Exercise description — Within the data below, count every line that includes "Fresh" and report the total alone.

[Stored items]
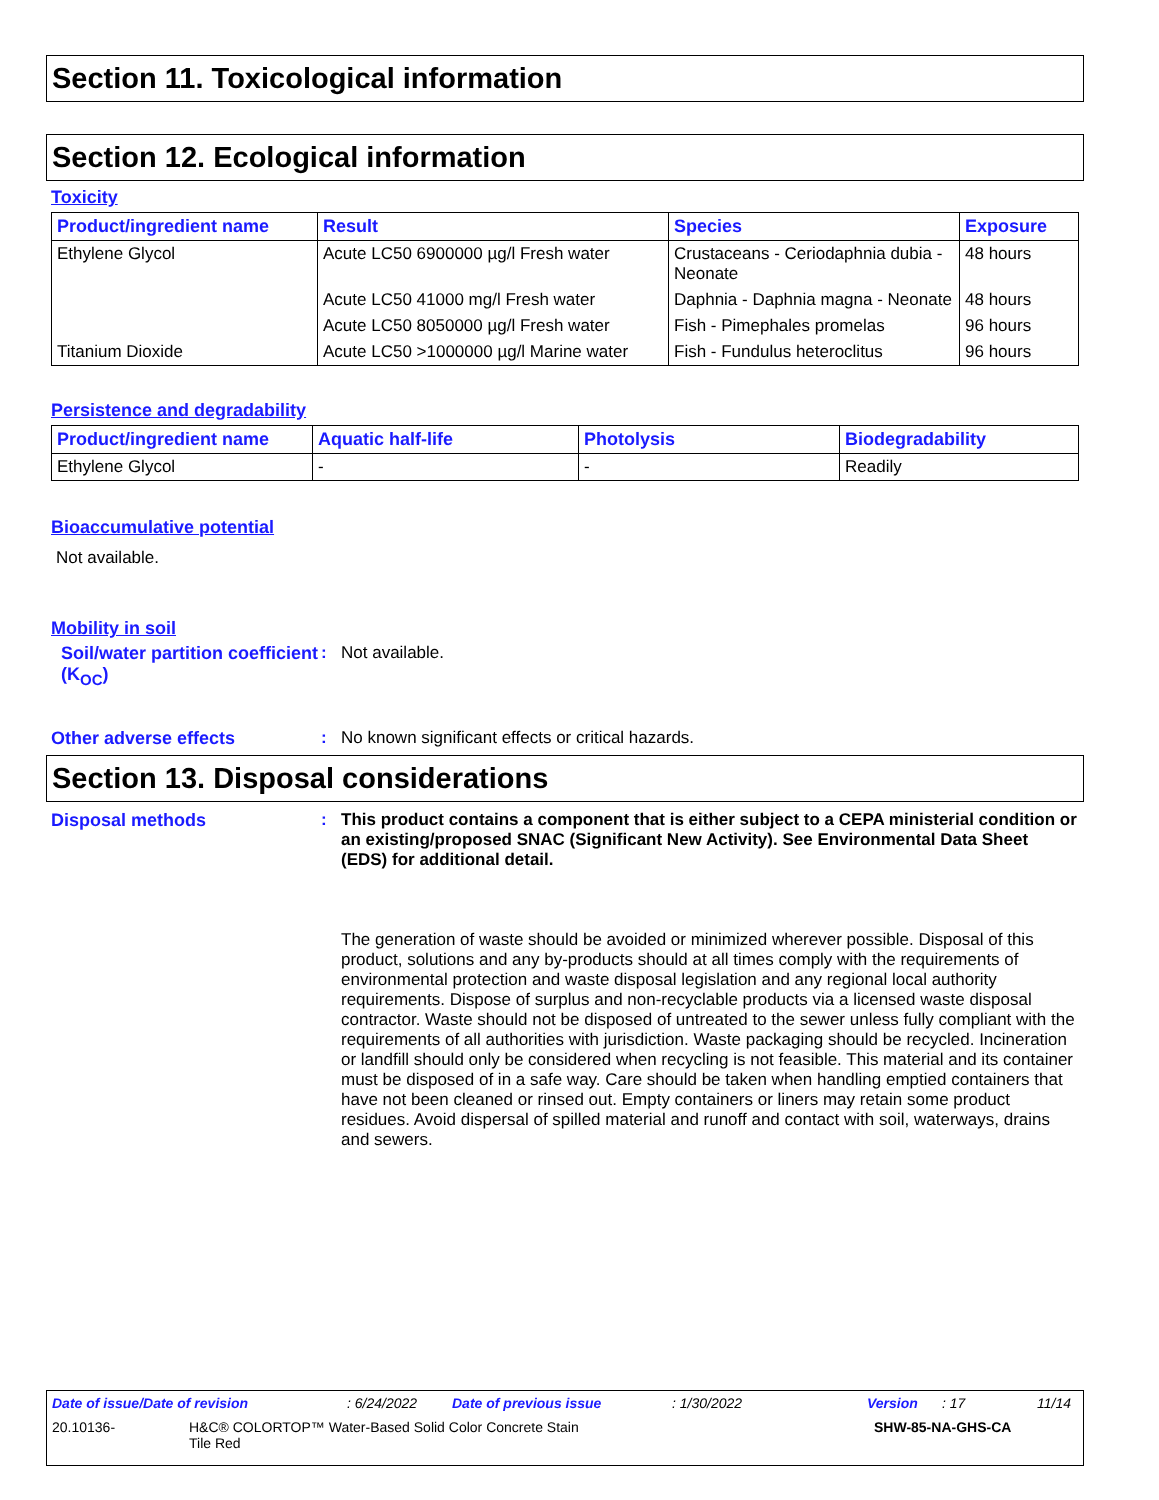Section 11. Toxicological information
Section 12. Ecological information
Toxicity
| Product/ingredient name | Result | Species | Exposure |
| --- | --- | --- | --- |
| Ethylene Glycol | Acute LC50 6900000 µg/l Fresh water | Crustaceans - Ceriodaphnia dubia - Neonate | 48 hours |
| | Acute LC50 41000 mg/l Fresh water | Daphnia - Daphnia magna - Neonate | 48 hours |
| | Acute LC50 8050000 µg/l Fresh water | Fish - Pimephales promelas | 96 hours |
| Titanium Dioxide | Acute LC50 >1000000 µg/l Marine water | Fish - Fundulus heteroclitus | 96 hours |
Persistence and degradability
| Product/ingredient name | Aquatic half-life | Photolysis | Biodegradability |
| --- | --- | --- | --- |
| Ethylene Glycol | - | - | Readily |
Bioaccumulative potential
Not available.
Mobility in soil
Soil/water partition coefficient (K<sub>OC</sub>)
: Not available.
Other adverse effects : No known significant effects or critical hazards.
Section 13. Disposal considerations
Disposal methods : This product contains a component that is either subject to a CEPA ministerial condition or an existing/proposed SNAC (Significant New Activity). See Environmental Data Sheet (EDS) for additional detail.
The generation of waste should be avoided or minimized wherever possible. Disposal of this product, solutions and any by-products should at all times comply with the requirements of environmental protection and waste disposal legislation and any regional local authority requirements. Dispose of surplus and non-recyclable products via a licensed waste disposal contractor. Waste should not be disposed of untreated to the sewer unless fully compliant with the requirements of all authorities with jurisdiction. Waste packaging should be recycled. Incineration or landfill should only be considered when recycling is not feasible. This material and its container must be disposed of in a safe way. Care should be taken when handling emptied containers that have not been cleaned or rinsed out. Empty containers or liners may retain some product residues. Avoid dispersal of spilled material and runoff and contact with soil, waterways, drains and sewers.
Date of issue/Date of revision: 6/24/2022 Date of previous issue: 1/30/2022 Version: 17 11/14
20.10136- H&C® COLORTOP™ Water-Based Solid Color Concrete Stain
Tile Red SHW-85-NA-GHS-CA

==

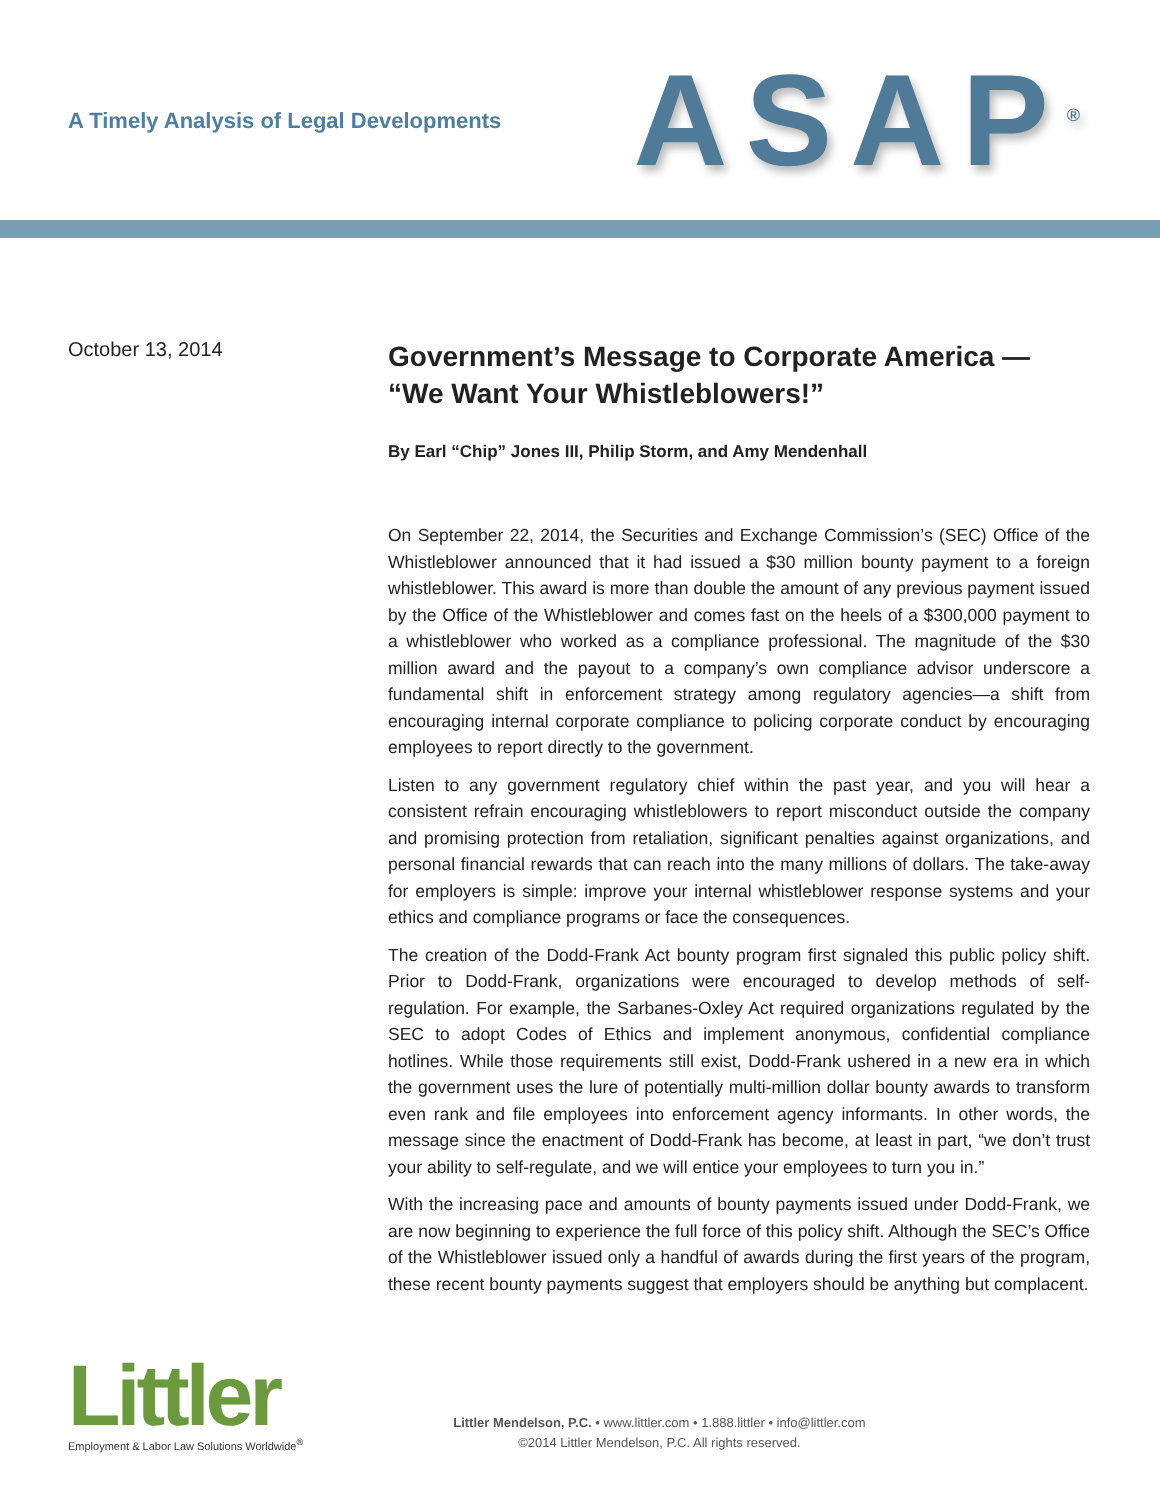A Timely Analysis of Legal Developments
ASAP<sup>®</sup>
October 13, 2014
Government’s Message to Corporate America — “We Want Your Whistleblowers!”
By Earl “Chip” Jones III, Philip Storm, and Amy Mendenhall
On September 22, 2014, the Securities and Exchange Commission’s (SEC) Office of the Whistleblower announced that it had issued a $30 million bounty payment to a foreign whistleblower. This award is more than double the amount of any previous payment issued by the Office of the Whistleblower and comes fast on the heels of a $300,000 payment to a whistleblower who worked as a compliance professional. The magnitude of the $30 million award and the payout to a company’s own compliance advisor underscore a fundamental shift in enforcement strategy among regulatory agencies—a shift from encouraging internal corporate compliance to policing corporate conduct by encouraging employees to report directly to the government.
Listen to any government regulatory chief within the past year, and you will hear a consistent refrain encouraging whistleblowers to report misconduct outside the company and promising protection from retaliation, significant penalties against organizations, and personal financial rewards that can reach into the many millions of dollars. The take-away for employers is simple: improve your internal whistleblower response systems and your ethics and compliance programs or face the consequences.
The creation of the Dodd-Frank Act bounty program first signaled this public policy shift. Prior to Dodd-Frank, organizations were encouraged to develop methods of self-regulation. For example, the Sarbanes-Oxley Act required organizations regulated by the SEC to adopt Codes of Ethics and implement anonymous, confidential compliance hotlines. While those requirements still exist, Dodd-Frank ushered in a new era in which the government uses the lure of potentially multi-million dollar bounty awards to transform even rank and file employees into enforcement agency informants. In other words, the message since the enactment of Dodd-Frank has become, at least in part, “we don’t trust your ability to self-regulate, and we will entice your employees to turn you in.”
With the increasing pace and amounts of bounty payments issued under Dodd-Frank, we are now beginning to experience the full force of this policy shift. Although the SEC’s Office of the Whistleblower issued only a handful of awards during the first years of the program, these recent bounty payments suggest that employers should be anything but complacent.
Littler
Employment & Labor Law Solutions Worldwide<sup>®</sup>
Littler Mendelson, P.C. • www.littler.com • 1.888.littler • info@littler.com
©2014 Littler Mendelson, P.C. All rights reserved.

---

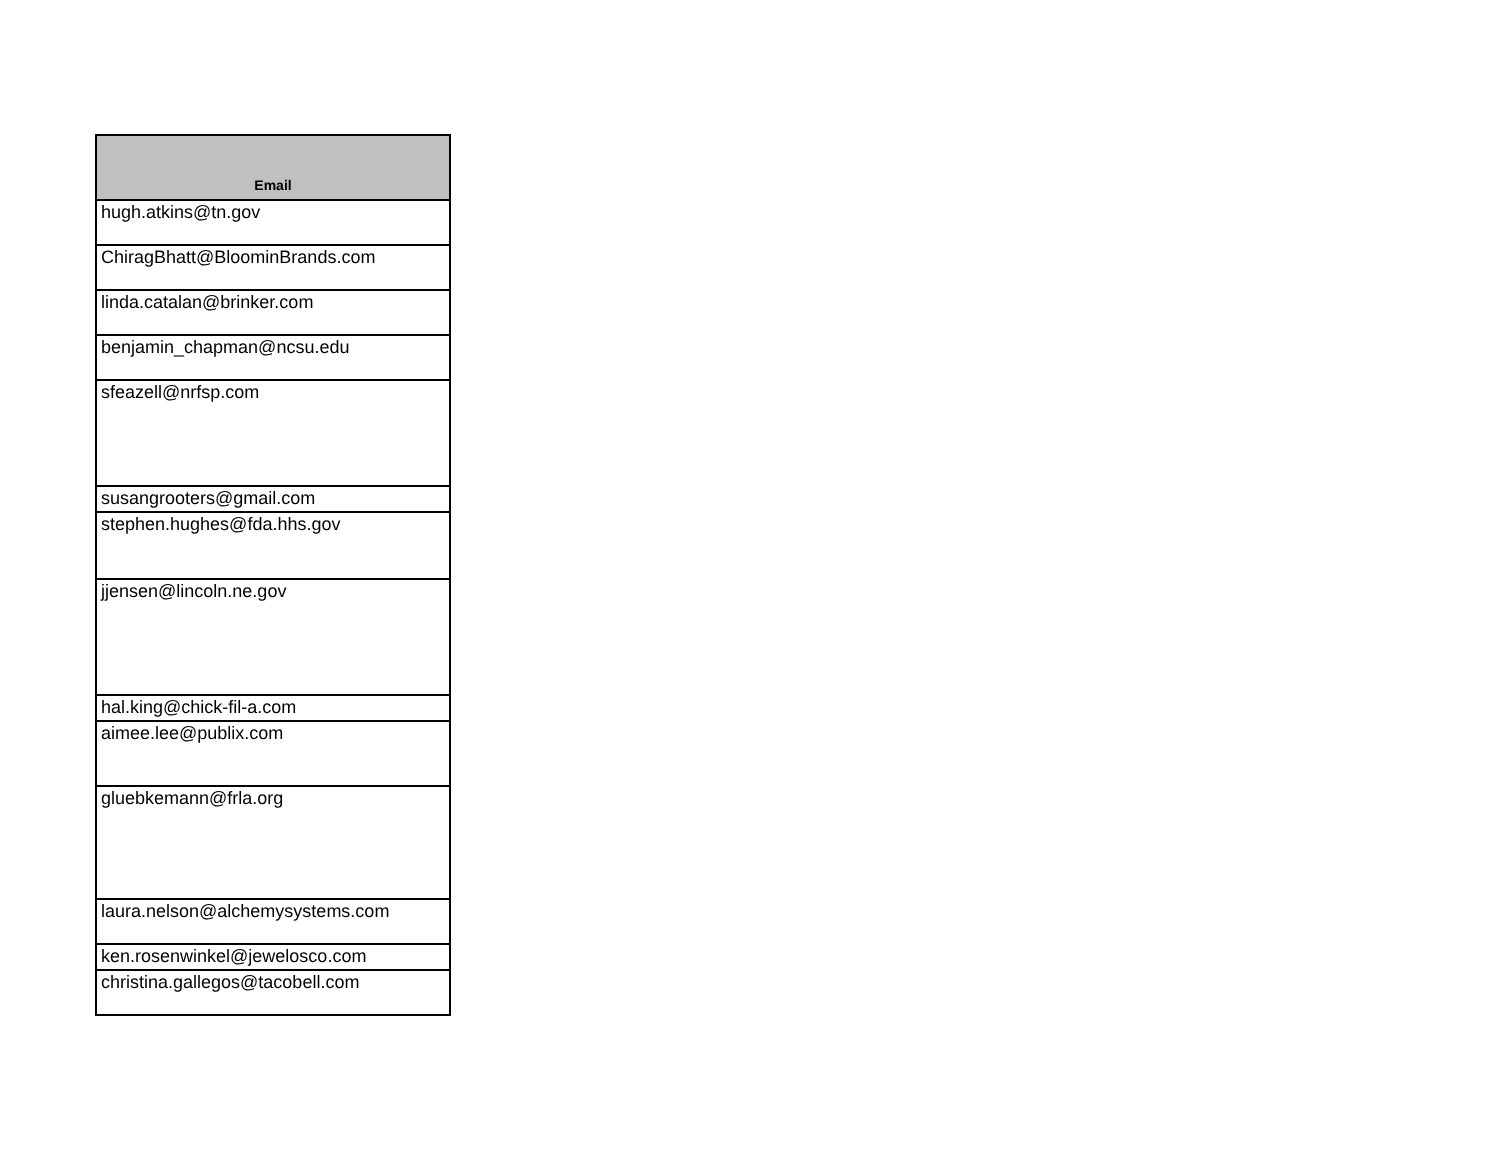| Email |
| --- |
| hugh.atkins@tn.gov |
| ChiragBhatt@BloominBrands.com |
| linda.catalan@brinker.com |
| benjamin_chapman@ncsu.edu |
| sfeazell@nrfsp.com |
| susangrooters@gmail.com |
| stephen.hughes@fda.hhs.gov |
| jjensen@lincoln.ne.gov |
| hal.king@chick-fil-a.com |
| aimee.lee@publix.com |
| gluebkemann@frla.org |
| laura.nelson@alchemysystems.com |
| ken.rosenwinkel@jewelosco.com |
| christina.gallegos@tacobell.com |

Exercise response — 3